**Information provided:**
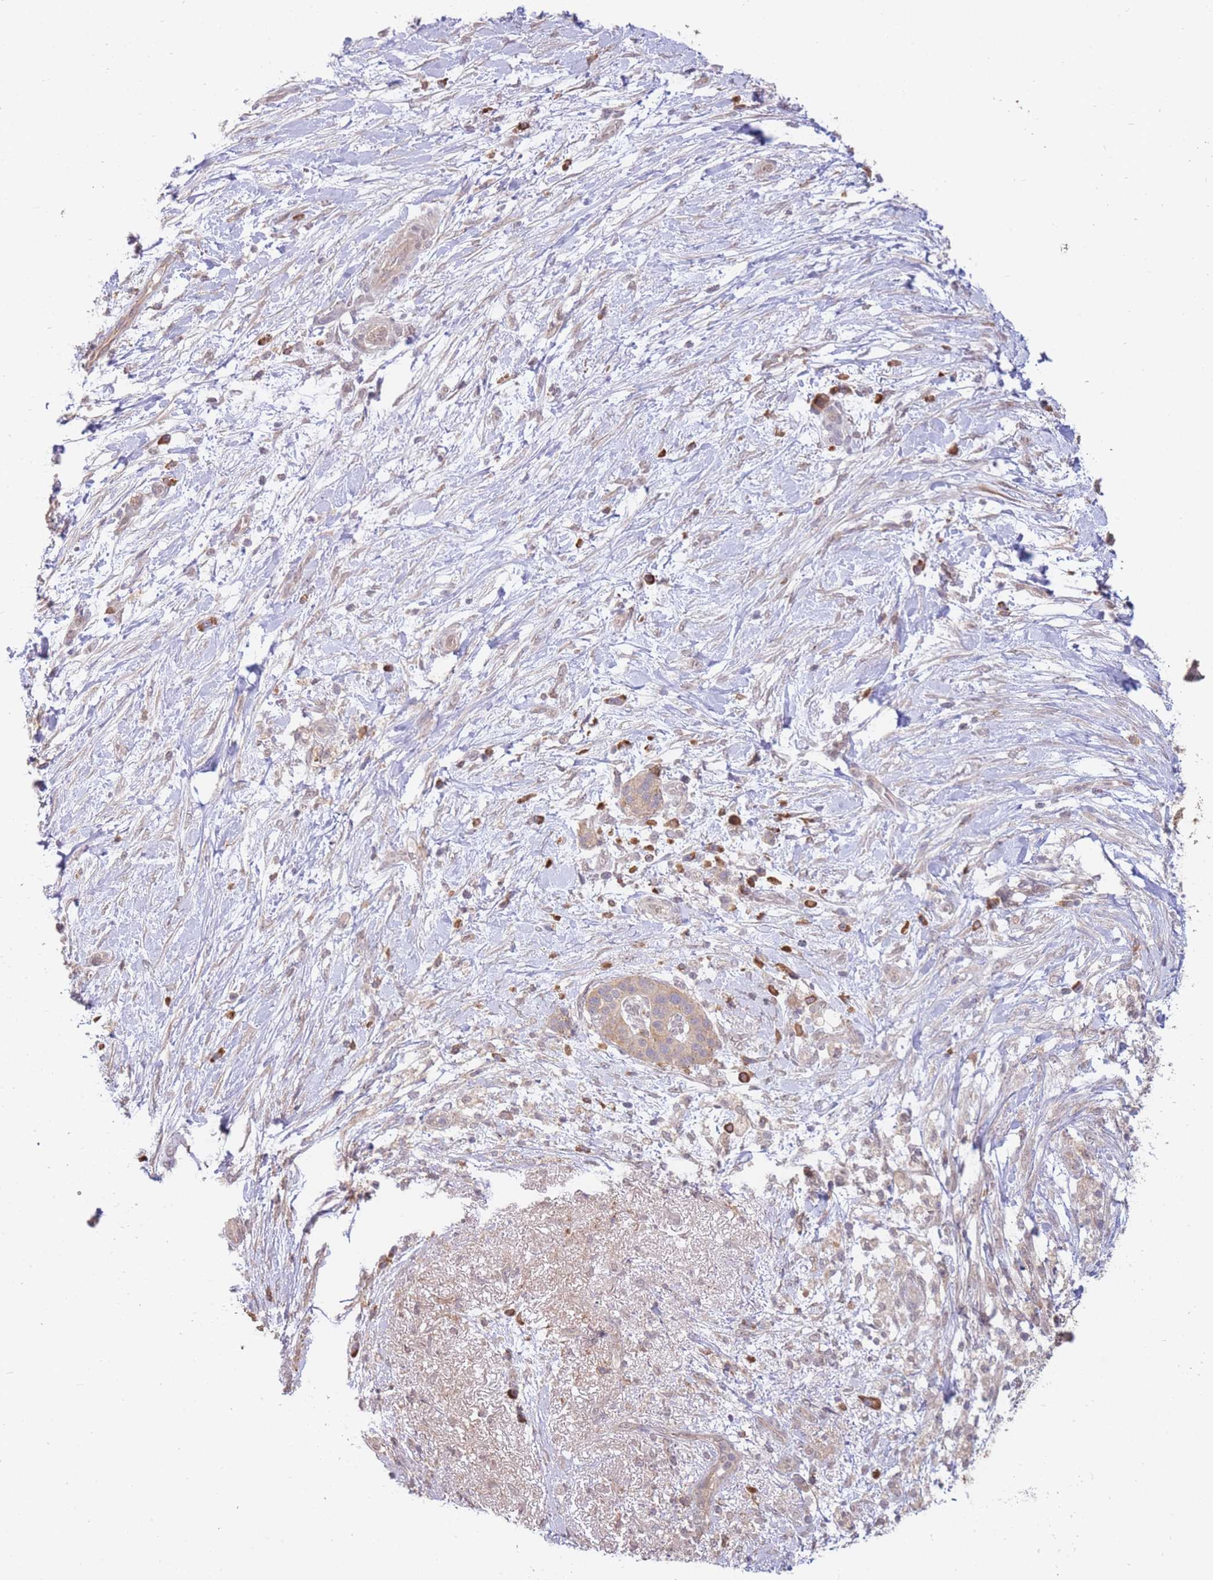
{"staining": {"intensity": "weak", "quantity": "25%-75%", "location": "cytoplasmic/membranous"}, "tissue": "pancreatic cancer", "cell_type": "Tumor cells", "image_type": "cancer", "snomed": [{"axis": "morphology", "description": "Adenocarcinoma, NOS"}, {"axis": "topography", "description": "Pancreas"}], "caption": "Tumor cells show low levels of weak cytoplasmic/membranous expression in about 25%-75% of cells in human pancreatic adenocarcinoma. The protein is shown in brown color, while the nuclei are stained blue.", "gene": "SMC6", "patient": {"sex": "female", "age": 72}}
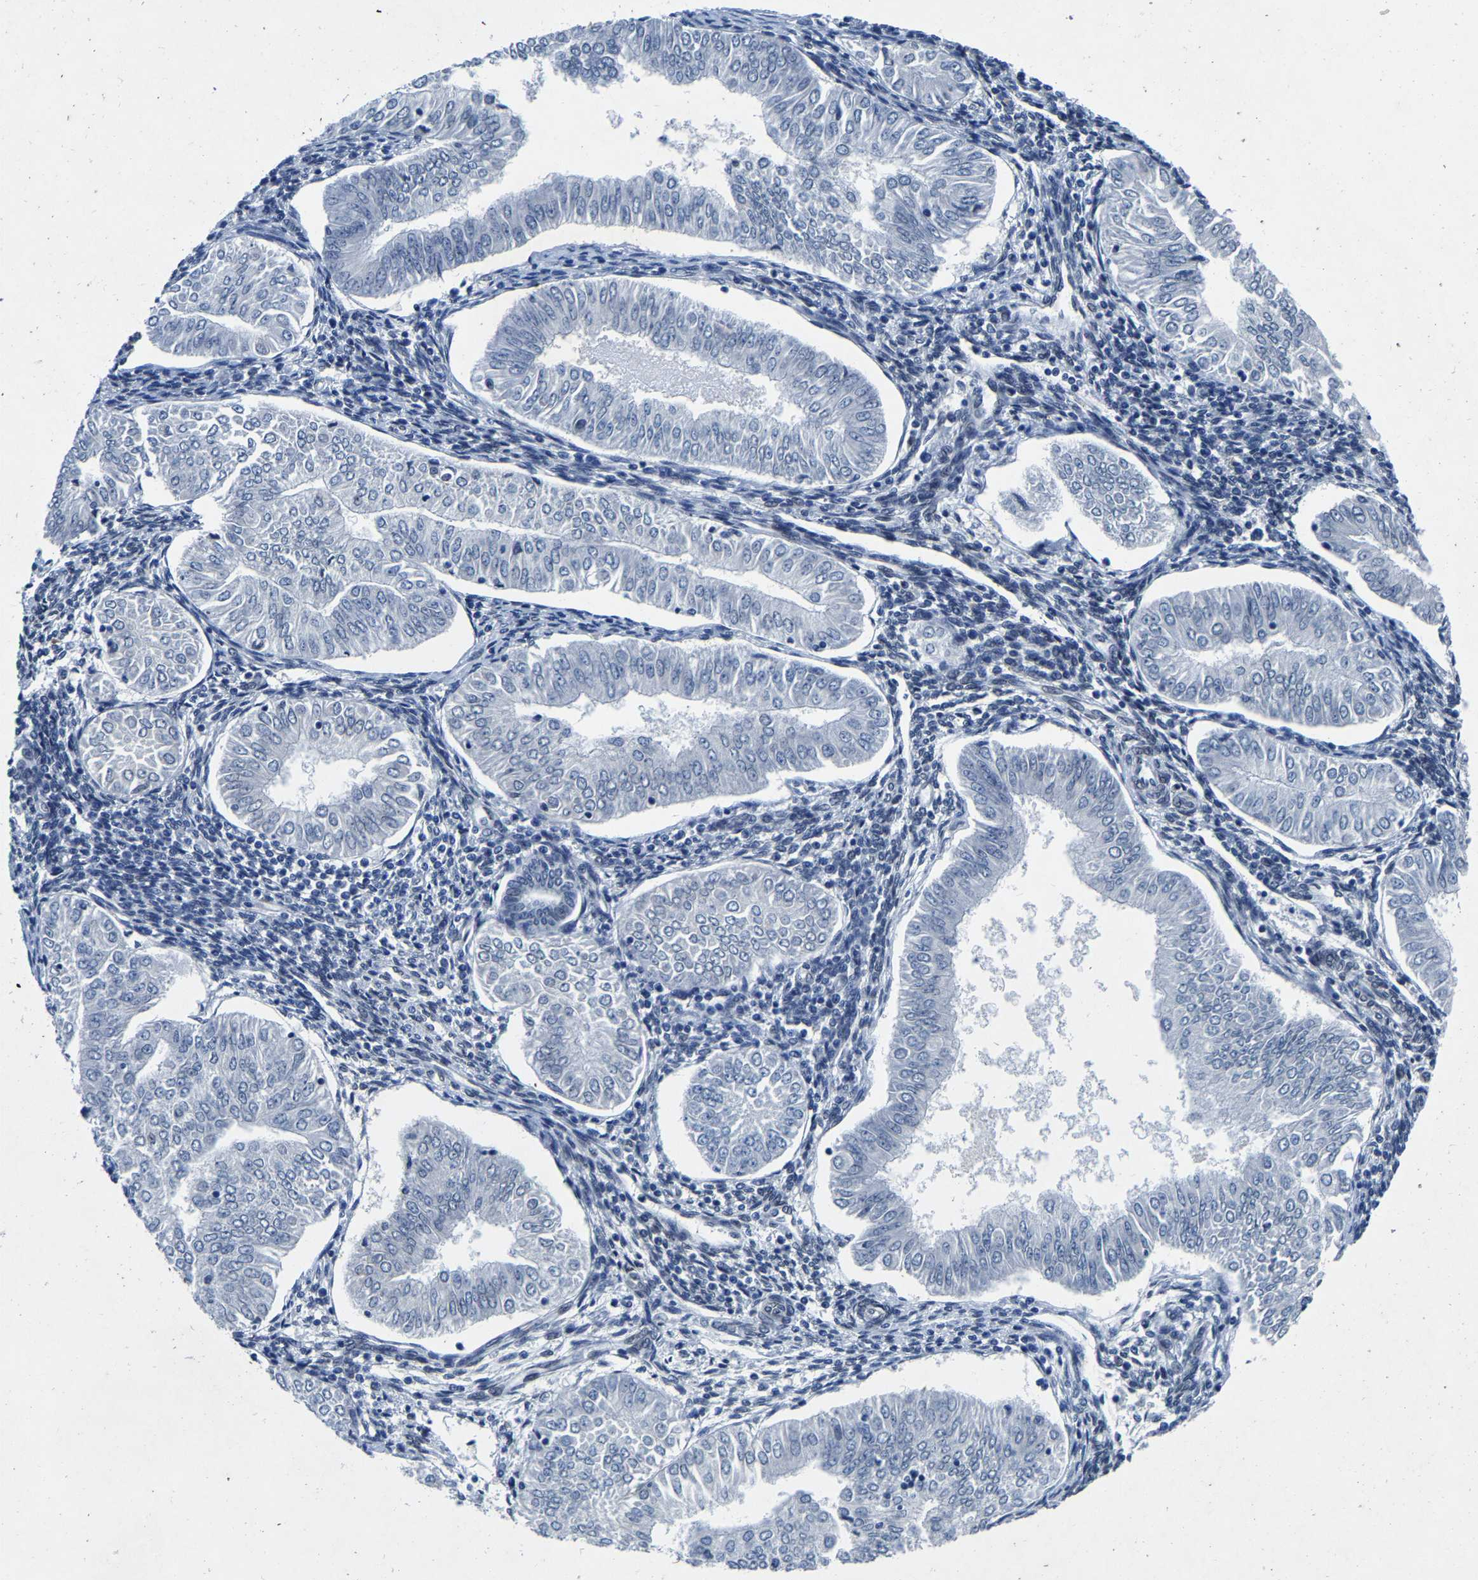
{"staining": {"intensity": "negative", "quantity": "none", "location": "none"}, "tissue": "endometrial cancer", "cell_type": "Tumor cells", "image_type": "cancer", "snomed": [{"axis": "morphology", "description": "Normal tissue, NOS"}, {"axis": "morphology", "description": "Adenocarcinoma, NOS"}, {"axis": "topography", "description": "Endometrium"}], "caption": "Tumor cells show no significant protein expression in endometrial adenocarcinoma. (IHC, brightfield microscopy, high magnification).", "gene": "UBN2", "patient": {"sex": "female", "age": 53}}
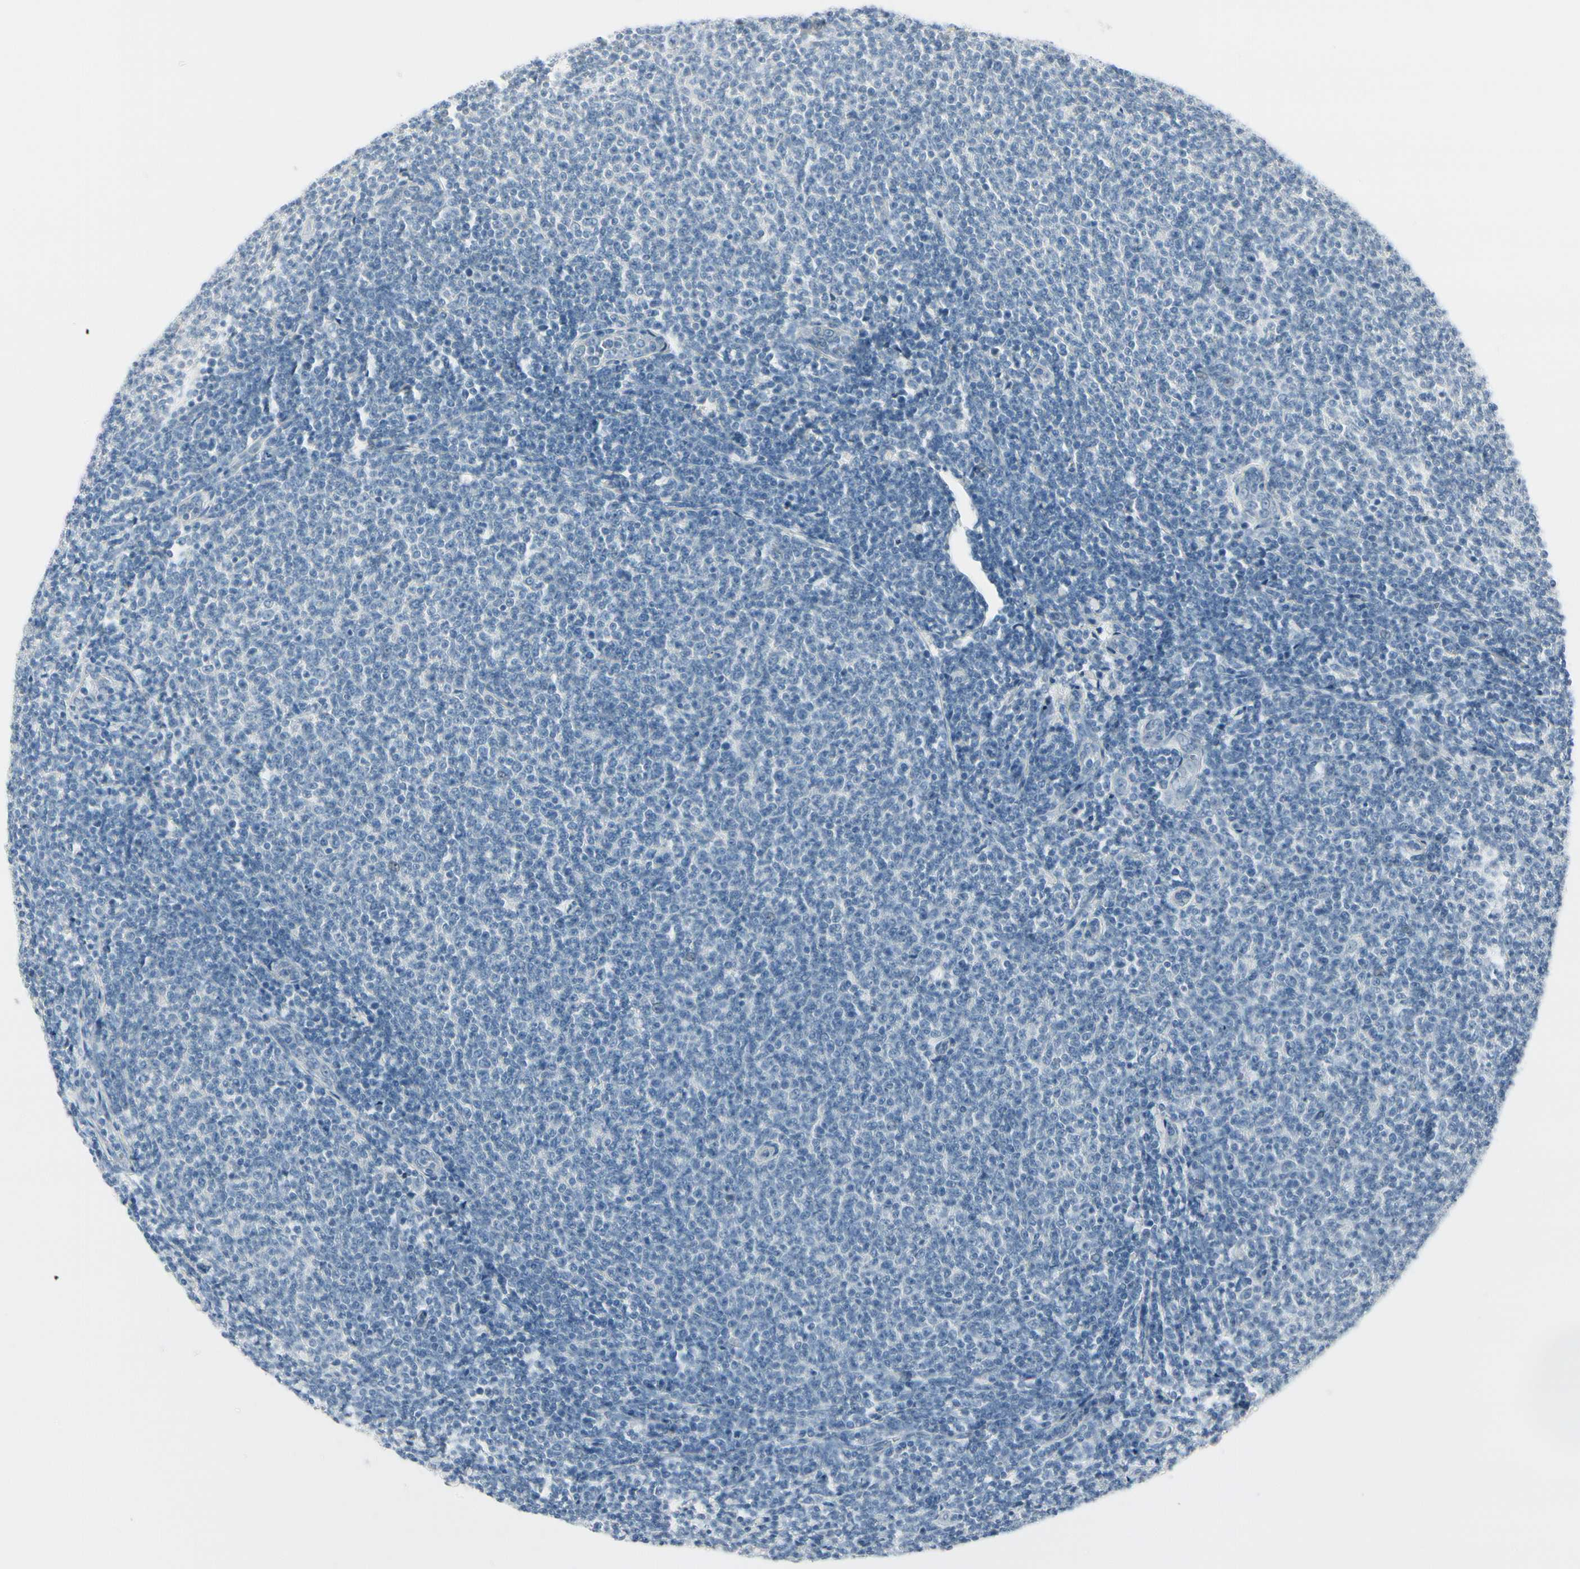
{"staining": {"intensity": "negative", "quantity": "none", "location": "none"}, "tissue": "lymphoma", "cell_type": "Tumor cells", "image_type": "cancer", "snomed": [{"axis": "morphology", "description": "Malignant lymphoma, non-Hodgkin's type, Low grade"}, {"axis": "topography", "description": "Lymph node"}], "caption": "Lymphoma stained for a protein using IHC demonstrates no positivity tumor cells.", "gene": "CDHR5", "patient": {"sex": "male", "age": 66}}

**Work order:** Copy out the material above in full and exactly; its pictures are not to appear.

**Result of this task:**
{"staining": {"intensity": "weak", "quantity": "25%-75%", "location": "cytoplasmic/membranous"}, "tissue": "pancreatic cancer", "cell_type": "Tumor cells", "image_type": "cancer", "snomed": [{"axis": "morphology", "description": "Adenocarcinoma, NOS"}, {"axis": "topography", "description": "Pancreas"}], "caption": "Tumor cells show low levels of weak cytoplasmic/membranous expression in about 25%-75% of cells in human pancreatic adenocarcinoma. The protein is shown in brown color, while the nuclei are stained blue.", "gene": "SMC6", "patient": {"sex": "female", "age": 72}}
{"staining": {"intensity": "negative", "quantity": "none", "location": "none"}, "tissue": "endometrial cancer", "cell_type": "Tumor cells", "image_type": "cancer", "snomed": [{"axis": "morphology", "description": "Normal tissue, NOS"}, {"axis": "morphology", "description": "Adenocarcinoma, NOS"}, {"axis": "topography", "description": "Endometrium"}], "caption": "Tumor cells show no significant protein expression in endometrial adenocarcinoma. (IHC, brightfield microscopy, high magnification).", "gene": "UBN2", "patient": {"sex": "female", "age": 53}}
{"staining": {"intensity": "negative", "quantity": "none", "location": "none"}, "tissue": "lymphoma", "cell_type": "Tumor cells", "image_type": "cancer", "snomed": [{"axis": "morphology", "description": "Malignant lymphoma, non-Hodgkin's type, Low grade"}, {"axis": "topography", "description": "Lymph node"}], "caption": "Lymphoma stained for a protein using IHC demonstrates no positivity tumor cells.", "gene": "CDHR5", "patient": {"sex": "male", "age": 66}}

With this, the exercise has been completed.